Exercise prompt
Output every entry exactly as written, but omit the pictures.

Extracted material
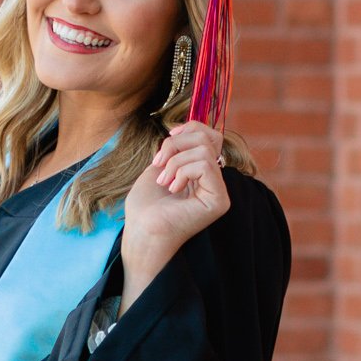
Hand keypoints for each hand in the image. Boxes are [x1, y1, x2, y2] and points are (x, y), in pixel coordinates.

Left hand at [119, 122, 228, 308]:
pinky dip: (182, 170)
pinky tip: (173, 188)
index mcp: (202, 174)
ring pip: (204, 150)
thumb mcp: (160, 165)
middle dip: (177, 144)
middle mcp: (215, 182)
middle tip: (158, 164)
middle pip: (208, 138)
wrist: (141, 232)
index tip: (168, 138)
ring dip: (175, 161)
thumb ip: (177, 147)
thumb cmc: (145, 206)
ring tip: (163, 181)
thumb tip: (185, 128)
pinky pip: (205, 165)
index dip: (190, 128)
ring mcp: (219, 192)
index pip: (210, 136)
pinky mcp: (219, 201)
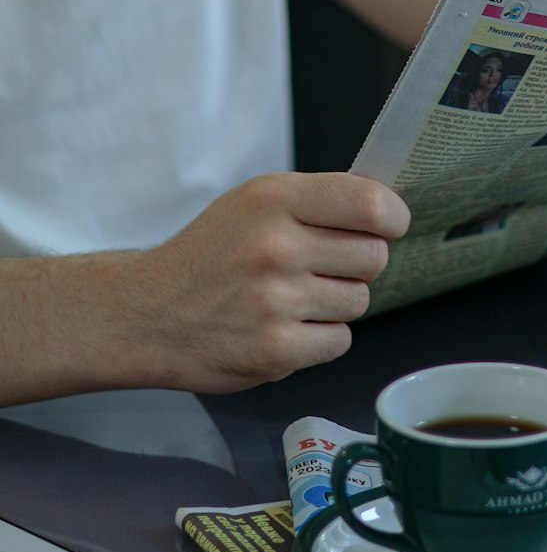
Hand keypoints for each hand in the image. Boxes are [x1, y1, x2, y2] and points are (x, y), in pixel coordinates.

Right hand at [129, 173, 409, 392]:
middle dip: (358, 263)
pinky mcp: (275, 351)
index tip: (388, 225)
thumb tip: (387, 211)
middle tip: (321, 266)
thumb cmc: (212, 253)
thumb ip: (318, 202)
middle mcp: (276, 247)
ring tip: (292, 297)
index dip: (392, 217)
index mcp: (274, 199)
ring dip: (336, 302)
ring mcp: (275, 302)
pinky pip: (340, 341)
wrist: (148, 313)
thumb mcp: (255, 202)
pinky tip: (285, 326)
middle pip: (374, 256)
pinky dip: (320, 338)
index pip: (371, 204)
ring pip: (359, 301)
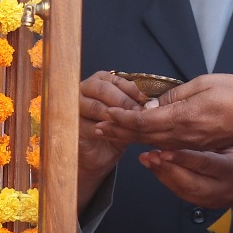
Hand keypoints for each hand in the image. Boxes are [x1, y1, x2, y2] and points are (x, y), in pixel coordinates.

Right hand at [77, 71, 146, 208]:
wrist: (99, 152)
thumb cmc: (118, 127)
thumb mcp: (131, 112)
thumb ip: (139, 101)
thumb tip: (160, 96)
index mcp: (103, 79)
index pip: (120, 80)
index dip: (136, 90)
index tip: (150, 100)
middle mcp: (86, 87)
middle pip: (105, 90)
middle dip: (125, 102)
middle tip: (140, 113)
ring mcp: (75, 105)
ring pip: (95, 106)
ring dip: (115, 116)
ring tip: (132, 124)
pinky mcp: (72, 124)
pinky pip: (88, 125)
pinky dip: (104, 130)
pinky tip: (117, 135)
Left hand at [95, 73, 232, 151]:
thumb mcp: (204, 84)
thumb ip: (175, 96)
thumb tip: (152, 106)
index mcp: (183, 118)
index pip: (143, 122)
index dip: (122, 119)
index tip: (105, 114)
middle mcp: (184, 136)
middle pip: (143, 137)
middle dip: (118, 132)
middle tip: (97, 128)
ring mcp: (192, 144)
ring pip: (153, 143)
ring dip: (129, 138)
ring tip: (111, 134)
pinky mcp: (198, 146)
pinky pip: (168, 145)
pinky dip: (148, 141)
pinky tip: (140, 139)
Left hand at [138, 146, 232, 228]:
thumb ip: (212, 137)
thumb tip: (182, 124)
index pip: (206, 164)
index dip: (183, 158)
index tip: (164, 150)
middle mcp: (222, 188)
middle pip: (190, 182)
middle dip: (167, 168)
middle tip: (150, 154)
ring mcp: (211, 200)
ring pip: (182, 190)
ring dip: (162, 174)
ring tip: (147, 159)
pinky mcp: (201, 204)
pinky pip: (180, 193)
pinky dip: (164, 179)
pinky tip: (153, 167)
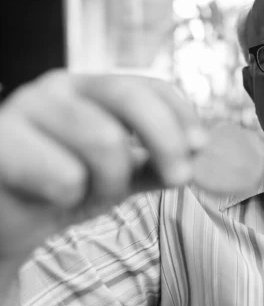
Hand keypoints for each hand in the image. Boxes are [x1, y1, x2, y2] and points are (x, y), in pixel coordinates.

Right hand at [0, 70, 263, 263]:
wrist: (6, 220)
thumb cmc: (63, 190)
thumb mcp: (121, 176)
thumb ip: (158, 163)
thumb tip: (199, 153)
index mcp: (93, 89)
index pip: (150, 85)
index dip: (182, 114)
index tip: (201, 146)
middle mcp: (61, 88)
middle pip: (131, 99)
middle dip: (165, 142)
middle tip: (178, 178)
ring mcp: (27, 108)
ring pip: (104, 140)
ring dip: (109, 182)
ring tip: (86, 192)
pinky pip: (64, 175)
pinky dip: (69, 197)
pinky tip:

Result of this exercise
Hand keypoints for each hand in the image. Boxes are [x1, y1, x2, y2] and points are (x, y), in pixel coordinates.

Left hand at [119, 122, 228, 308]:
pinky dip: (182, 170)
pinky tip: (173, 188)
index mcp: (202, 174)
ring pip: (204, 150)
thumb mcp: (160, 165)
middle dip: (177, 144)
middle mcp: (215, 182)
middle tip: (158, 164)
middle pip: (208, 138)
wrist: (141, 232)
index tip: (168, 138)
ring dip: (175, 161)
thumb ip: (177, 147)
thumb cmc: (145, 206)
ring tip: (163, 181)
thumb tip: (185, 128)
pinky pip: (205, 165)
index dip: (190, 128)
ring mcp: (219, 192)
index pip: (210, 136)
pinky mcp: (219, 201)
Hand keypoints for each hand in the image. Boxes are [x1, y1, x2, y2] and points are (x, y), in pixel coordinates.

Right hand at [129, 173, 409, 392]:
middle dip: (358, 263)
pinky mcp: (275, 351)
index tip: (388, 225)
thumb tip: (387, 211)
middle tip: (321, 266)
thumb cmc: (212, 253)
thumb ip: (318, 202)
middle mcp: (276, 247)
ring tip: (292, 297)
index dip: (392, 217)
index mcp: (274, 199)
ring dip: (336, 302)
ring mcp: (275, 302)
pinky pip: (340, 341)
wrist: (148, 313)
thumb mcp: (255, 202)
pinky tip: (285, 326)
middle pip: (374, 256)
pinky dip: (320, 338)
index pip: (371, 204)
ring pip: (359, 301)
Hand keypoints for each hand in the image. Boxes are [x1, y1, x2, y2] and points are (x, y), in pixel coordinates.

Right hand at [77, 71, 146, 208]:
wrist: (99, 152)
thumb cmc: (118, 127)
thumb mcp: (131, 112)
thumb ip: (139, 101)
thumb tip: (160, 96)
index mcp: (103, 79)
index pip: (120, 80)
index dip: (136, 90)
index tip: (150, 100)
middle mcp: (86, 87)
middle pip: (105, 90)
middle dip: (125, 102)
middle tip: (140, 113)
ring mcp: (75, 105)
ring pip: (95, 106)
ring dip: (115, 116)
ring tip: (132, 124)
pinky mcp: (72, 124)
pinky pip: (88, 125)
pinky dip: (104, 130)
pinky tip: (117, 135)
Left hand at [95, 73, 232, 151]:
thumb mcp: (204, 84)
thumb ip: (175, 96)
thumb tip: (152, 106)
index mcp: (183, 118)
index pip: (143, 122)
index dip: (122, 119)
index tip: (105, 114)
middle mcp: (184, 136)
middle pip: (143, 137)
middle dip: (118, 132)
middle tip: (97, 128)
ring mcp: (192, 144)
ring pip: (153, 143)
ring dip: (129, 138)
ring tip: (111, 134)
pinky mcp: (198, 146)
pinky pip: (168, 145)
pinky dip: (148, 141)
pinky tip: (140, 139)
Left hand at [138, 146, 232, 228]:
thumb ip: (212, 137)
thumb tip: (182, 124)
index pip: (206, 164)
index dip: (183, 158)
index tip: (164, 150)
middle mcp: (222, 188)
middle pip: (190, 182)
middle dip: (167, 168)
middle tip: (150, 154)
ring mcp: (211, 200)
ring pip: (182, 190)
ring dip: (162, 174)
ring tip: (147, 159)
pinky mcp: (201, 204)
pinky pip: (180, 193)
pinky dip: (164, 179)
pinky tip: (153, 167)
Hand keypoints for each hand in the image. Boxes are [x1, y1, x2, y2] and points are (x, y), in pixel coordinates.

Right hand at [0, 70, 263, 263]:
wrist: (6, 220)
thumb cmc: (63, 190)
thumb mcp: (121, 176)
thumb ip: (158, 163)
thumb tip: (199, 153)
index mcp: (93, 89)
index pip: (150, 85)
index dip: (182, 114)
index tip: (201, 146)
middle mcp: (61, 88)
middle pip: (131, 99)
middle dip: (165, 142)
middle tip: (178, 178)
ring mcp: (27, 108)
ring pip: (104, 140)
ring dip: (109, 182)
ring tip: (86, 192)
pinky pip: (64, 175)
pinky dip: (69, 197)
pinky tip:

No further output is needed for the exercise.